Now, I’m not a big believer in the “five-year plan” or getting too far ahead of yourself in terms of career plotting. After all, success so often results from staying loose on one’s feet and being willing to pivot and adapt. But I also believe you need to be a relentless architect of your career, and there are certain strategies that make sense at key points in your life.
In your twenties, it’s important to be out in the world exploring as much as possible, being a mercenary for experience and the knowledge that comes with it. When I was writing one of my career books, I made an interesting and unexpected discovery. Most of the successful women I interviewed had figured out what they wanted to do professionally not by racking their brains, but by bumping into the answer in the outside world and experiencing a eureka moment. So if you’re not sure what you want—and even if you are sure—get out there and see what the world has to tell you.

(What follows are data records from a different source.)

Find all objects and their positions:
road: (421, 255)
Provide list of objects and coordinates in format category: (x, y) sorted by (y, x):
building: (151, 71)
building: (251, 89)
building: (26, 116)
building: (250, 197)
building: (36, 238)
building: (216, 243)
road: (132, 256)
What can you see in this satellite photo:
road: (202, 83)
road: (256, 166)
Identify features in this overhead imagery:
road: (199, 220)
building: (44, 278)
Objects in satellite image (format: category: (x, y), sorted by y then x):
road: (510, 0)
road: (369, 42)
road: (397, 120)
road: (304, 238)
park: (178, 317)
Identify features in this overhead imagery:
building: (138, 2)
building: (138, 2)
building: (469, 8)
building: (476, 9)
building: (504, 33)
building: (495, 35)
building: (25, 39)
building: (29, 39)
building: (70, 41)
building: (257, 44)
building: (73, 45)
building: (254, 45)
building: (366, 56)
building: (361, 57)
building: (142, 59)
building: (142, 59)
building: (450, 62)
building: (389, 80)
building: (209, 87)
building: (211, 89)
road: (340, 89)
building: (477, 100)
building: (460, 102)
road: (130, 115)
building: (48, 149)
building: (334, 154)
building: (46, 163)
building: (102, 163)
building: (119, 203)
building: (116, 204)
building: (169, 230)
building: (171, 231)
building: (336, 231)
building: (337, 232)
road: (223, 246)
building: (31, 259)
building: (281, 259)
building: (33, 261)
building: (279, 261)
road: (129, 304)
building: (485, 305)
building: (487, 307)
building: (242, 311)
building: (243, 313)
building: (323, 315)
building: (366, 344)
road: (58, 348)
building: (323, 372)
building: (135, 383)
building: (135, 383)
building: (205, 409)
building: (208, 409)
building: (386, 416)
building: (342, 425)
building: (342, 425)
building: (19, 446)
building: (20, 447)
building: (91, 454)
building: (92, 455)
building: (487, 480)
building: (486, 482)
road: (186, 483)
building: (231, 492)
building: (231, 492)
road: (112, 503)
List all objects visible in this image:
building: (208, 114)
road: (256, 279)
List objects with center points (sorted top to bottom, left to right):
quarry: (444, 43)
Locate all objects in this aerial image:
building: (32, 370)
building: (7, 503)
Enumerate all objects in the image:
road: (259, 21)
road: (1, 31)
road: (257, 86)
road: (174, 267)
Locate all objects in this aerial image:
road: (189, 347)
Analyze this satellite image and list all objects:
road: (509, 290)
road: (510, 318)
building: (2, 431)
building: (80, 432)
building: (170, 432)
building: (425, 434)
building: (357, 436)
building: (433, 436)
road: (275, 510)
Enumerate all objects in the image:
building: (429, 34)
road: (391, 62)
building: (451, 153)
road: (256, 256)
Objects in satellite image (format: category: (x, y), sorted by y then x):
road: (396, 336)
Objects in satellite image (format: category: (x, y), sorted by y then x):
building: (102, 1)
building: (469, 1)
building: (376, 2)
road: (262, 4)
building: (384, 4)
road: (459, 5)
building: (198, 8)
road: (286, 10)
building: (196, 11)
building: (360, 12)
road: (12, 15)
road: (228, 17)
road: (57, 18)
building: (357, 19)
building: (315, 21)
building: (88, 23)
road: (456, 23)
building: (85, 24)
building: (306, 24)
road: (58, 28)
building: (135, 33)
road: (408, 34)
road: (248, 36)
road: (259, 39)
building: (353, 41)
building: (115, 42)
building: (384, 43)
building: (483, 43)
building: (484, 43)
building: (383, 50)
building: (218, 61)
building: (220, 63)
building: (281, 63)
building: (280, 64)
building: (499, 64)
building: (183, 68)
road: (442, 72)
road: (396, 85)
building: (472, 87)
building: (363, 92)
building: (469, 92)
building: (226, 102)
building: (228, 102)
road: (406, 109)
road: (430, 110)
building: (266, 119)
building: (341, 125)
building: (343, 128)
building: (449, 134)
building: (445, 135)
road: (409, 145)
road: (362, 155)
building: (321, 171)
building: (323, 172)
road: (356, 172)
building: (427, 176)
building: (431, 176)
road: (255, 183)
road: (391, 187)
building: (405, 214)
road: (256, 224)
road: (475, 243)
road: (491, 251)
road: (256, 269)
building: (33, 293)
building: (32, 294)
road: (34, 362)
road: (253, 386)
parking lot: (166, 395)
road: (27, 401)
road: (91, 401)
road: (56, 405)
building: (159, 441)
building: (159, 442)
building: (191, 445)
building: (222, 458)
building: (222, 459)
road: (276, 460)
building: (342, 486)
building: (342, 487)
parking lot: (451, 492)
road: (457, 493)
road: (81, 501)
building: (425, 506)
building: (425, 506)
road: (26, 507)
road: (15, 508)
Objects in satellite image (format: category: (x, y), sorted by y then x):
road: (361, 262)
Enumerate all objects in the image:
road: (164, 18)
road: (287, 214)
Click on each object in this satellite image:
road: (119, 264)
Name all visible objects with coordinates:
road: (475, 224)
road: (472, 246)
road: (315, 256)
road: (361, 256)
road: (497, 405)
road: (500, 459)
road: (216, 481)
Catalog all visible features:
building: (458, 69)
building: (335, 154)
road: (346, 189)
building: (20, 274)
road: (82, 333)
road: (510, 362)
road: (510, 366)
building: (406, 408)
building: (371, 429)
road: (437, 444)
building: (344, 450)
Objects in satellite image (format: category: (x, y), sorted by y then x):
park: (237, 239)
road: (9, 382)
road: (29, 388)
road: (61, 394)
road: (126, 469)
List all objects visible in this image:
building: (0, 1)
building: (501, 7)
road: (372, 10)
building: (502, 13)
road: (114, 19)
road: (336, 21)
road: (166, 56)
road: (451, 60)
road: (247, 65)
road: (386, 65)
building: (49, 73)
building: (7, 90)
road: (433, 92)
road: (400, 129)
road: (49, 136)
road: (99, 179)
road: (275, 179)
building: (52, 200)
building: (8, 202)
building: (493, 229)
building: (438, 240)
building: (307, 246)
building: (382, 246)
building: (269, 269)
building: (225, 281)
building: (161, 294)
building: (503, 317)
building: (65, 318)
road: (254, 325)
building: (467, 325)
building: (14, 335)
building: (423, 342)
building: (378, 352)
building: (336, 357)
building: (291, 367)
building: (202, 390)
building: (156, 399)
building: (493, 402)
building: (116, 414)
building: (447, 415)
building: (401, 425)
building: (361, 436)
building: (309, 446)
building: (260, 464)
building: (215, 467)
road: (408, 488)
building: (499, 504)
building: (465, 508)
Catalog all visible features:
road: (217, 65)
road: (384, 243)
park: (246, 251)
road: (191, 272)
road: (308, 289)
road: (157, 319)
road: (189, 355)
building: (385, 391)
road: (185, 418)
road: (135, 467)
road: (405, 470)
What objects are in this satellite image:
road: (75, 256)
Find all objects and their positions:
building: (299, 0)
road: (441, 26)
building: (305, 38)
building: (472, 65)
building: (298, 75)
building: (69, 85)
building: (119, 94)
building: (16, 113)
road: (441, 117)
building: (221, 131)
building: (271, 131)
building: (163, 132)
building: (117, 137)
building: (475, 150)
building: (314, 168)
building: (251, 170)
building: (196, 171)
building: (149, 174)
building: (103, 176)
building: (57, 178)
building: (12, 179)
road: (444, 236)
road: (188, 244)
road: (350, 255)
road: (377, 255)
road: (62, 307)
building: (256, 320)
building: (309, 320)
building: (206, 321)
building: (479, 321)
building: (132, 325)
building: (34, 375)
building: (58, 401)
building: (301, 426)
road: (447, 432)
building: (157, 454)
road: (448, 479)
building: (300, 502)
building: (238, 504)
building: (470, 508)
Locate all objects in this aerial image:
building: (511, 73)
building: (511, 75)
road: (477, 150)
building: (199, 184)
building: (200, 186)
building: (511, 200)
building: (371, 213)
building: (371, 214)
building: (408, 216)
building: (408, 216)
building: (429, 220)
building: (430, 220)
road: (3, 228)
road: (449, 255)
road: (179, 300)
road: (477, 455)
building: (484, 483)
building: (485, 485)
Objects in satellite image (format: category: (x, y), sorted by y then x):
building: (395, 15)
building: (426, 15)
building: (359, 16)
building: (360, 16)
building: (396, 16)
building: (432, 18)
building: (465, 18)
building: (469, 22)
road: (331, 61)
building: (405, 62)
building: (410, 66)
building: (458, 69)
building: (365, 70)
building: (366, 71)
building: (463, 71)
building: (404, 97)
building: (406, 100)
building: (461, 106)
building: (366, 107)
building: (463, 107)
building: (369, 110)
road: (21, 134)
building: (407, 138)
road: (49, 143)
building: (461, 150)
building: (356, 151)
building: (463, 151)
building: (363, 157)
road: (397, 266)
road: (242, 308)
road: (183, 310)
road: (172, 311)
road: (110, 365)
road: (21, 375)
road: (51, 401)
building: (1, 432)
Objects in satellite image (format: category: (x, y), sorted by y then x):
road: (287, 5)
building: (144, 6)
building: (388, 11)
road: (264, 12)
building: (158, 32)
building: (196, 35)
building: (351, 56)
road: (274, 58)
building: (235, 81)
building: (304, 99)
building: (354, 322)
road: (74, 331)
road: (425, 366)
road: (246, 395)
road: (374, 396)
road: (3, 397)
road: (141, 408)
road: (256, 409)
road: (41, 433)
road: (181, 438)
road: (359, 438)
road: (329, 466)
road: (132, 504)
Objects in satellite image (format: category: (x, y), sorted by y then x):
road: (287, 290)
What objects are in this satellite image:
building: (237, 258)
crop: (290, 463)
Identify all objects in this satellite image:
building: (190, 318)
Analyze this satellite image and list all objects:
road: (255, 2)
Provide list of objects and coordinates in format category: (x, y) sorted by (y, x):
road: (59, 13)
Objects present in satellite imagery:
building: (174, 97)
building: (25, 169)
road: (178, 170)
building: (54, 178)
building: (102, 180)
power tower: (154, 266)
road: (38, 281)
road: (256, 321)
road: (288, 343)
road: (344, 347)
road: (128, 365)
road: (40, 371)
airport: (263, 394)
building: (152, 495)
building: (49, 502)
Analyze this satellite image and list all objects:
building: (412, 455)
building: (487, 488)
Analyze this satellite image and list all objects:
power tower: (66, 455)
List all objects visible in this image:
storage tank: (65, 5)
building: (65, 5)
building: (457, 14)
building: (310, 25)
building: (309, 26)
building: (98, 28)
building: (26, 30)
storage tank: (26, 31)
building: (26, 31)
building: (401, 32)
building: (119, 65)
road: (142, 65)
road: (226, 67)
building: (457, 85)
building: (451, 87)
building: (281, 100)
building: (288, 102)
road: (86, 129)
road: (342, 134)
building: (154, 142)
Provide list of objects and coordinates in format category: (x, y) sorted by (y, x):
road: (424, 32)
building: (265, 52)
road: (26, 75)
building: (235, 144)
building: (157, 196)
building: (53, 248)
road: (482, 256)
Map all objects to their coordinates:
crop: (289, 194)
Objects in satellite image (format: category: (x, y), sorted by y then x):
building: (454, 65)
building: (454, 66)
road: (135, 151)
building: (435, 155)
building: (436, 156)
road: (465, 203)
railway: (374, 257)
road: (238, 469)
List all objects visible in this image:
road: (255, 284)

Exploring in my twenties definitely helped me nail down my career goals. I loved the idea of working in magazines, but other areas seemed to beckon as well. So during the years I was a young magazine writer and editor, I also worked one night a week at a small cable television station, first as a writer, then as an evening news anchor (thank God they only had about 27 viewers!) During another period I was the nighttime volunteer coordinator in a political campaign. Those stints helped me rule out both television and politics as career paths.
As you gain more experience, you’ll begin to pinpoint what you love and what feels fulfilling, and that will help you narrow down where you want to put your professional energy. Suddenly you’ve got a clearer idea of what your area of expertise should be, or in other words, your personal brand.
Thirties: Build Skills
Ideally by your early thirties you’ve figured out what you love doing (at least for now), and you’re saying yes to opportunities that enhance your brand, and no to those that don’t. But you also need to keep building skills. Maybe you could use more expertise in finance or stronger tech skills. One of the smartest things I did in my thirties was begin to take public speaking courses.
Another great tactic for this decade: do some career math. Look at the people in your field who you admire and want to emulate. At what age did they hit certain marks in their career? When I was in my early thirties, I wasn’t certain whether I wanted to be an editor-in-chief one day, but just for the hell of it I did the math. From my calculations I realized that every female editor-in-chief in the business had snagged the title by the time she was in her early forties. I could see that I needed to step up my game if I wanted to get there one day. That was part of the reason I took the public speaking courses.
This is also the decade to raise your hand, time and time again. Suggest big, bold ideas to your boss. Don’t wait to be tapped for projects or promotions or a new job. Go after it! If the next fabulous job for you doesn’t exist in your company, suggest its creation. Use your mentors as sponsors, people who will open doors for you as well as give advice.
And if you don’t love what you’re doing, make a change now before you become too entrenched.
Forties: Don’t Relax
This can be the decade where all your hard work really pays off for you, but you don’t want to rest on your laurels. During the years I ran magazines, I often saw people in their forties make the mistake of getting too comfy in their jobs. You need to still be kicking ass, taking names, and generating those big, bold ideas.
Sometimes we run out of steam because we’re bored with what we’re doing, and that boredom saps even more energy. Force yourself out of your comfort zone and come up with a fantastic project you could tackle—or leave the company for an opportunity elsewhere. A brand new job may seem scary if you’ve stayed somewhere for a long time, but you’ll be glad you changed.
And as important as it is to think ahead, you need to be looking behind you as well. Recognize what younger staffers are bringing to the table. Do you have the skills they do? You need a “millennial mentor” in your life, someone who will share information about new technology, new approaches, and new attitudes.
Fifties: Keep Innovating
Your fifties can be wonderful. If things have worked out, you’re going gangbusters and bringing home a sweet paycheck. But you’re also vulnerable. When companies start downsizing, they often focus on older employees making big salaries who can be replaced by younger people who will do the job for less.
Don’t slack off. You still need to be coming up with innovative ideas and solutions. If you’re 55 years old and haven’t made your boss say “Wow” in a couple of weeks, you need to get busy. Keep your ear to the ground and pay attention to rumbles in your industry.
This is really the time for reverse mentoring. If you don’t have a millennial mentor, get one immediately.
Though I don’t believe in the five-year plan, your fifties is a good decade to think about how you’d like to be living your life in your sixties and later. I used my fifties to write books (murder mysteries and well as non-fiction), laying the foundation for me to eventually leave a corporate job and have a life as an author with a ton of personal freedom. It ended up paying off for me. The only word for my work life now: delicious.